Here are a few more selected translations:

ax-1: {ph ps} |- wi ph (wi ps ph)
ax-2: {ph ps ch} |- wi (wi ph (wi ps ch)) (wi (wi ph ps) (wi ph ch))
ax-3: {ph ps} |- wi (wi (wn ph) (wn ps)) (wi ps ph)
ax-mp: {ph ps} |- ph -> |- wi ph ps -> |- ps
ax-5: {ph ps} |- wi (wal [x] wi (ph x) (ps x)) (wi (wal [x] ph x) (wal [x] ps x))
ax-6: {ph} |- wi (wn (wal [x] ph x)) (wal [x] wn (wal [x] ph x))
ax-7: {ph} |- wi (wal [x] wal ([y] ph x y)) (wal [y] wal ([x] ph x y))
ax-gen: {ph} ({x} |- ph x) -> |- wal ([x] ph x)
ax-8: |- wi (wceq (cv x) (cv y)) (wi (wceq (cv x) (cv z)) (wceq (cv y) (cv z)))
ax-11: {ph x y} |- wi (wceq (cv x) (cv y)) (wi (wal [y] ph x y) (wal [x] wi (wceq (cv x) (cv y)) (ph x y)))
ax-13: |- wi (wceq (cv x) (cv y)) (wi (wcel (cv x) (cv z)) (wcel (cv y) (cv z)))
ax-14: |- wi (wceq (cv x) (cv y)) (wi (wcel (cv z) (cv x)) (wcel (cv z) (cv y)))
ax-17: {ph} |- wi ph (wal [x] ph)
ax-12: |- wi (wn (wceq (cv x) (cv y))) (wi (wceq (cv y) (cv z)) (wal [x] wceq (cv y) (cv z)))
ax-10: |- wi (wal [x] wceq (cv x) (cv y)) (wal [y] wceq (cv y) (cv x))
ax-9: |- wn (wal [x] wn (wceq (cv x) (cv y)))
ax-4: {ph x} |- wi (wal [x] ph x) (ph x)
ax-16: {ph x} |- wi (wal [x] wceq (cv x) (cv y)) (wi (ph x) (wal [x] ph x))

hbal: {ph} ({x y} |- wi (ph x y) (wal [x] ph x y)) -> ({x} |- wi (wal [y] ph x y) (wal [x] wal ([y] ph x y)))
hba1: {ph} |- wi (wal [x] ph x) (wal [x] wal ([x] ph x))

ax-sep: {ph} |- wex ([y] wal ([x] wb (wcel (cv x) (cv y)) (wa (wcel (cv x) (cv z)) (ph x))))
ax-rep: {ph} |- wi (wal [w] wex ([y] wal ([z] wi (wal [y] ph y z w) (wceq (cv z) (cv y))))) (wex [y] wal ([z] wb (wcel (cv z) (cv y)) (wex [w] wa (wcel (cv w) (cv x)) (wal [y] ph y z w))))

Still to be done: outputting definitions, and outputting proof terms.

One thing which is not addressed here is DV conditions between sets.
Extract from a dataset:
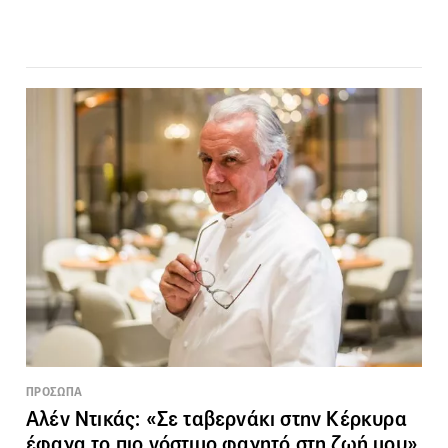
ΠΡΟΣΩΠΑ
Αλέν Ντικάς: «Σε ταβερνάκι στην Κέρκυρα
έφαγα το πιο νόστιμο φαγητό στη ζωή μου»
This translation effectively treats all set variables as distinct. More precisely, the translation can optionally be preceded by a renaming step that merges any two set variables that lack a disjointness condition. Since this can significantly change the FOL meaning of the expression, we treat different renamings as completely different theorems, and only translate the all-distinct version by default.

Getting Metamath and HOL/FOL communities to see eye to eye on this is an interesting challenge. I've had some success already in explaining the semantics of Metamath statements to type theorists by means of this translation, and I'm curious to see what the Metamathers find hardest to understand in the above exposition.